TimescaleDB for Time-Series Data¶
TimescaleDB is an open-source database designed to make SQL scalable for time-series data. It is engineered up from PostgreSQL, providing automatic partitioning across time and space, while retaining the standard PostgreSQL interface.
PostgREST turns your PostgreSQL database directly into a RESTful API, since TimescaleDB is packaged as a PostgreSQL extension it works with PostgREST as well.
In this tutorial we’ll explore some of TimescaleDB features through PostgREST.
Run TimescaleDB¶
First, let’s pull and start the TimescaleDB container image:
docker run --name tsdb_tut \
-e POSTGRES_PASSWORD=mysecretpassword \
-p 5433:5432 \
-d timescale/timescaledb:latest-pg11
This will run the container as a daemon and expose port 5433
to the host system so that it doesn’t conflict with another PostgreSQL installation.
Set up TimescaleDB¶
Now, we’ll create the timescaledb
extension in our database.
Run psql
in the container we created in the previous step.
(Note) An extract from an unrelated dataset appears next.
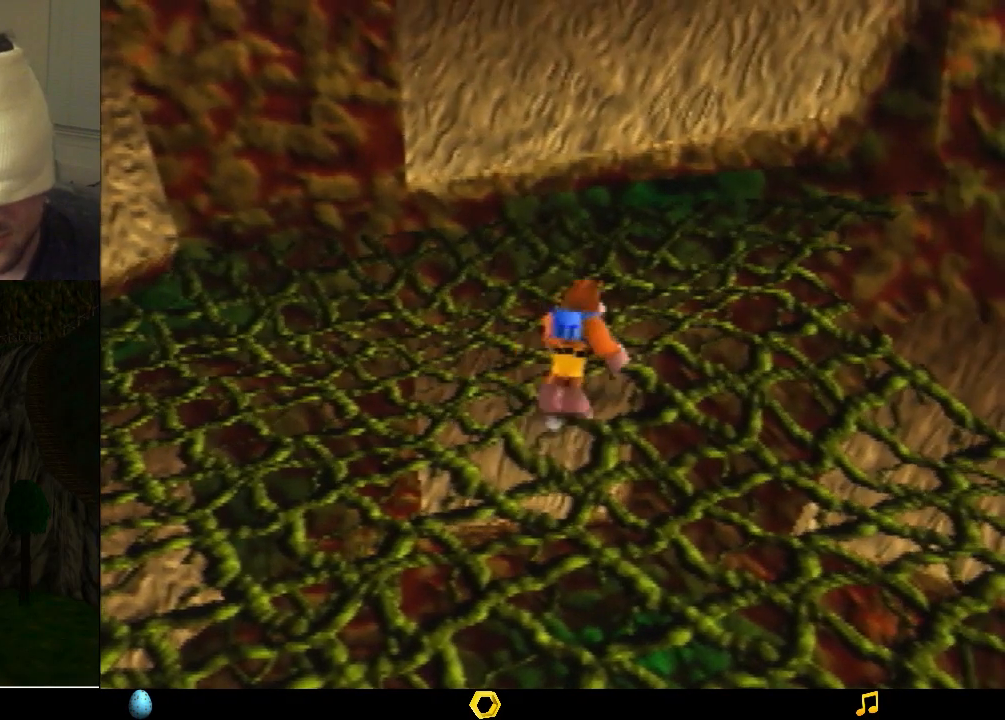
{"buttons": ["A", "B"], "left_stick": "up", "events": [[33, "A", "down"], [500, "B", "down"]]}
docker exec -it tsdb_tut psql -U postgres
## Run all the following commands inside psql
And create the extension:
create extension if not exists timescaledb cascade;
Create an Hypertable¶
Hypertables are the core abstraction TimescaleDB offers for dealing with time-series data.
To create an hypertable
, first we need to create standard PostgreSQL tables:
create table if not exists locations(
device_id text primary key
, location text
, environment text
);
create table if not exists conditions(
time timestamp with time zone not null
, device_id text references locations(device_id)
, temperature numeric
, humidity numeric
);
Now, we’ll convert conditions
into an hypertable with create_hypertable:
SELECT create_hypertable('conditions', 'time', chunk_time_interval => interval '1 day');
-- This also implicitly creates an index: CREATE INDEX ON "conditions"(time DESC);
-- Exit psql
exit
Load sample data¶
To have some data to play with, we’ll download the weather_small
data set from TimescaleDB’s sample datasets.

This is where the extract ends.